Wednesday, January 23, 2013

Religion

In high school, I loved my US history class.  I didn't love history in general, but this teacher, Mr. M, was really something special.  His class was riveting, like story-time!  He challenged me rigorously in my writing and thinking.  It came as a bit of a shock to teenage me who had previously coasted along getting easy A's based on grammar alone.  Mr.

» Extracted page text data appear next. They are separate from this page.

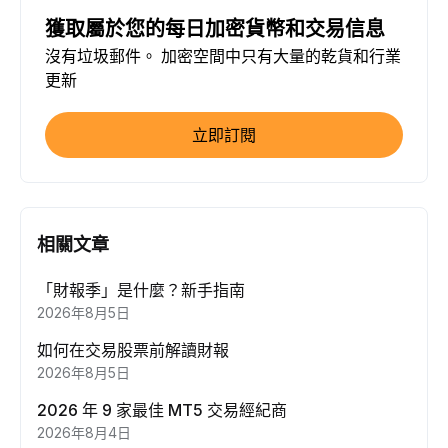
獲取屬於您的每日加密貨幣和交易信息
沒有垃圾郵件。 加密空間中只有大量的乾貨和行業
更新
立即訂閱
相關文章
「財報季」是什麼？新手指南
2026年8月5日
如何在交易股票前解讀財報
2026年8月5日
2026 年 9 家最佳 MT5 交易經紀商
2026年8月4日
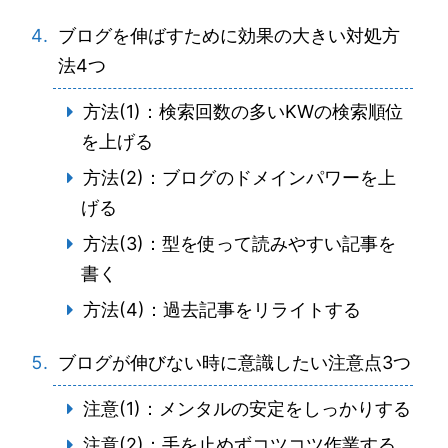
ブログを伸ばすために効果の大きい対処方
法4つ
方法(1)：検索回数の多いKWの検索順位
を上げる
方法(2)：ブログのドメインパワーを上
げる
方法(3)：型を使って読みやすい記事を
書く
方法(4)：過去記事をリライトする
ブログが伸びない時に意識したい注意点3つ
注意(1)：メンタルの安定をしっかりする
注意(2)：手を止めずコツコツ作業する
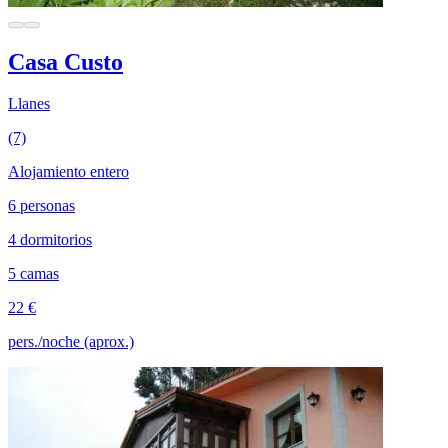
Casa Custo
Llanes
(7)
Alojamiento entero
6 personas
4 dormitorios
5 camas
22 €
pers./noche (aprox.)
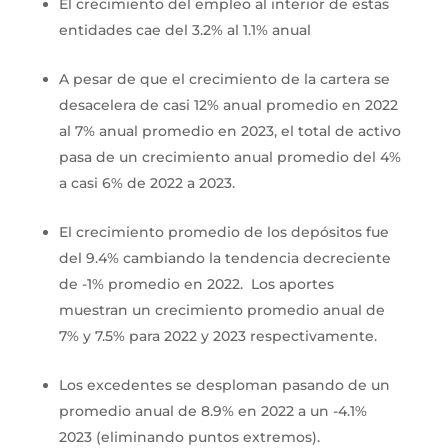
El crecimiento del empleo al interior de estas
entidades cae del 3.2% al 1.1% anual
A pesar de que el crecimiento de la cartera se
desacelera de casi 12% anual promedio en 2022
al 7% anual promedio en 2023, el total de activo
pasa de un crecimiento anual promedio del 4%
a casi 6% de 2022 a 2023.
El crecimiento promedio de los depósitos fue
del 9.4% cambiando la tendencia decreciente
de -1% promedio en 2022. Los aportes
muestran un crecimiento promedio anual de
7% y 7.5% para 2022 y 2023 respectivamente.
Los excedentes se desploman pasando de un
promedio anual de 8.9% en 2022 a un -4.1%
2023 (eliminando puntos extremos).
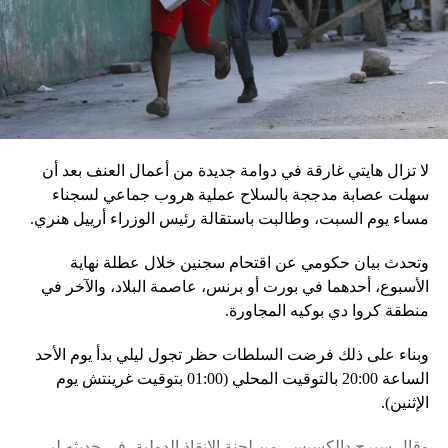
إقليميّاً، أعلن الجيش البيلاروسي أنّه بدأ مناورة للتحقّق من درجة
استعداد قاذفات الأسلحة النووية التكتيكية، في حين أوضح أمين
مجلس الأمن البيلاروسي ألكسندر فولفوفيتش أنّ هذه المناورة
مرتبطة بإعلان موسكو عن مناورات نووية وستكون «متزامنة»
مع التدريبات الروسية، لافتاً إلى أنّ مناورة مينسك ستشمل على
وجه الخصوص، أنظمة «إسكندر» الصاروخية وطائرات «سو 25».
لا تزال هايتي غارقة في دوامة جديدة من أعمال العنف بعد أن
في السياق، أشار رئيس أركان القوات المسلّحة البيلاروسية
سهلت عصابة مدججة بالسلاح عملية هروب جماعي لسجناء
الجنرال فيكتور غوليفيتش إلى أنّه «في إطار هذا الحدث، تمّت
مساء يوم السبت، وطالبت باستقالة رئيس الوزراء أرييل هنري.
إعادة نشر جزء من القوات ووسائل الطيران في مطار
وتحدث بيان حكومي عن اقتحام سجنين خلال عطلة نهاية
احتياطي»، لافتاً إلى أنّه «فور إنجاز عملية الانتشار هذه،
الأسبوع، أحدهما في بورت أو برنس، عاصمة البلاد، والآخر في
سنستعرض المسائل المتعلّقة بالاستعدادات لاستخدام الأسلحة
منطقة كروا دي بوكيه المجاورة.
النووية غير الاستراتيجية».
وبناء على ذلك فرضت السلطات حظر تجول ليلي بدأ يوم الأحد
وفي أوكرانيا، فكّكت أجهزة الأمن شبكة من العملاء التابعين
الساعة 20:00 بالتوقيت المحلي (01:00 بتوقيت غرينتش يوم
لجهاز الأمن الفدرالي الروسي «كانوا يعدّون لاغتيال الرئيس
الإثنين).
الأوكراني» فولوديمير زيلينسكي ومسؤولين كبار آخرين، مثل
رئيس جهاز الاستخبارات العسكرية كيريلو بودانوف، بناءً على
وقال سيرج دالكسيس، من لجنة الإنقاذ الدولية، في حديثه لبي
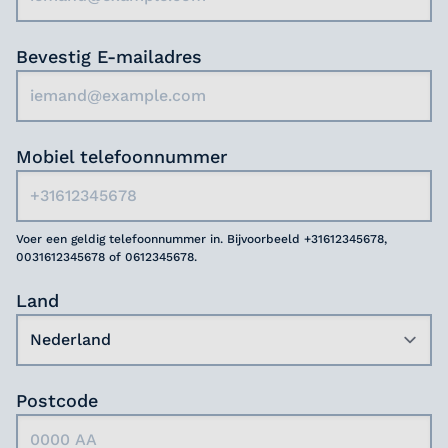
Bevestig E-mailadres
Mobiel telefoonnummer
Voer een geldig telefoonnummer in. Bijvoorbeeld +31612345678,
0031612345678 of 0612345678.
Land
Postcode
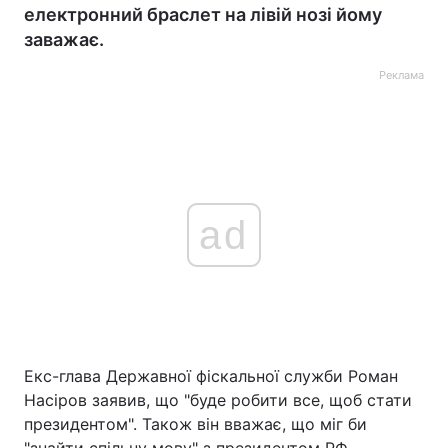
електронний браслет на лівій нозі йому
заважає.
Реклама
ad
Екс-глава Державної фіскальної служби Роман
Насіров заявив, що "буде робити все, щоб стати
президентом". Також він вважає, що міг би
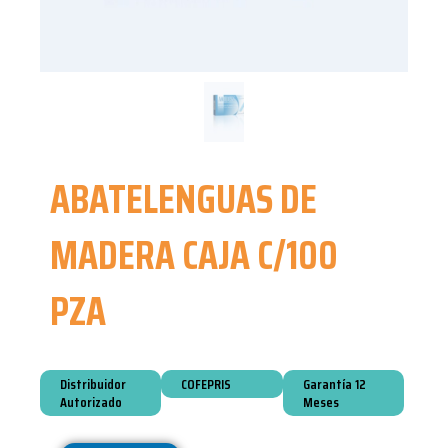
ABATELENGUAS DE
MADERA CAJA C/100
PZA
Distribuidor
COFEPRIS
Garantía 12
Autorizado
Meses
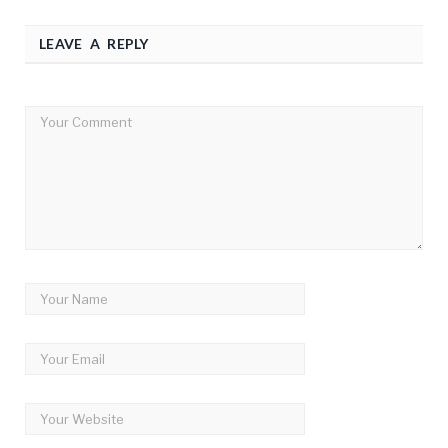
LEAVE A REPLY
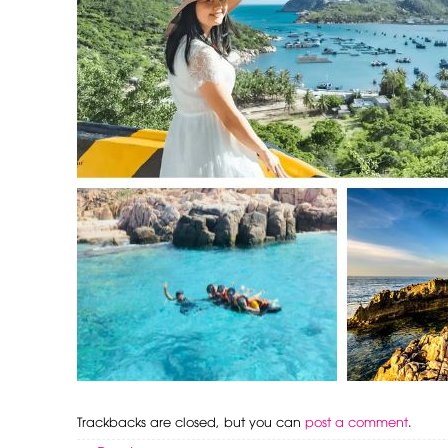
Trackbacks are closed, but you can
post a comment
.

M liked us to organize our papers according to PRIMES:

Political
Religious
Intellectual
Millitary
Economic
Social

It's a good system.  I might approach writing about my recent experiences this way, except for one thing: I can not handle the Political right now.  I'll sum it up like this: politics is torture to me.  Men who want nothing but power are feeding my shame and isolation, because that's what is popular.

On to religion!

***

I hope to treat this topic in two pieces: what I think of religion and Laurel, and the very different and more academic topic of my interpretation of religion with respect to abortion.  Today, my internal experience.

I hold the opinion that religious beliefs are intensely personal.  I resent it very much when a stranger knocks on my front door to ask about them.  Perhaps it comes of living in a region with rich religious diversity, or from being raised in a church that celebrates spiritual differences.  Whatever the cause, I am no proselytizer.  I believe my spiritual beliefs are personal, and I don't particularly want to change your mind if you hold different ones.  I can respect good people of all kinds.  I can disdain jerks of all kinds, too.

I am not a deist.  I always hear atheists ask to explain "why not!?"  But I don't even understand that question.  I'm not a deist because I don't believe in one God or in many.

Yet, when writing yesterday about how I felt in the moment I made my choice, I very carefully picked the word, "grace."  I felt full of grace.  For two days, I had felt nothing but anguish.  I had cried until I cried myself out, then cried some more.  But in that moment of turning towards an abortion, it felt as though my very soul was filled with light. 

A more spiritual person might well have felt the same thing and used the term divine grace, or perhaps they would have felt the very presence of God.

Instead, I interpret it as clarity of mind and purity of intent, the feeling of being my best self and doing the very best that I can from a solid foundation of my deepest, most precious values.  Whatever your reading, it is an important sense of goodness from a place of inner peace.  It feels right.

Sometimes I wonder if an expectant mother might have some secret information about her baby, some private intuition.  Sometimes I wonder if I was flooded with this feeling (via god or myself) because I actually was sparing my daughter a fate worse than death.  Maybe people who feel strongly called to carry their pregnancies to term are working on similar knowledge of their own situation -- what if their babies are more likely to be okay than mine?  Maybe somehow they know, and somehow I knew.

Maybe. 

This is a dangerous fancy of mine.  It is a lovely idea, and great comfort for me (who can never know for certain how things would have been if I had not intervened in the pregnancy).  But it does a disservice to all parents who carry to term, praying fervently and listening to their inner wisdom and living with virtue and strength -- only to experience no miracles.  No exceeding of expectations.  No relief for their deserving child's suffering. 

Worse yet, my lovely idea does a disservice to those who get no hunches and whose babies are born still or sick of their own accord -- those parents who never have a prenatal choice presented to them.  No.  These parents are not ignorant or spiritually lacking.  They're just unlucky, like me.  We parents and our sick or deceased children are all unlucky, and there's just no sense to be made of it, no justice to be had.

It is a hard pill.  The writer who has been helping me to swallow it is Pema Chodron, a Buddhist nun.  I am no more Buddhist than I am Christian -- that is to say, I draw from both teachers eagerly, Buddha and Jesus, but I don't subscribe to either of their religions.  The Buddhist way of seeking to know the uncomfortable, precarious impermanence of our nonsensical human condition, that has strangely brought me more peace than anything else.  Embracing the unfairness and the pain and the mortality to reach a place of peace and love. 

It's hard work, looking square at my child's mortality and my part in expediting it.  It's not easy to accept randomness and unfairness of the situation.  It's not easy to embrace a sea of sadness.  But when I do, when I can go there, it's a very peaceful place to be.  Above all, it's something I can believe in.

1 comment:

  1. Beautiful words. Keep writing, there are many who are reading.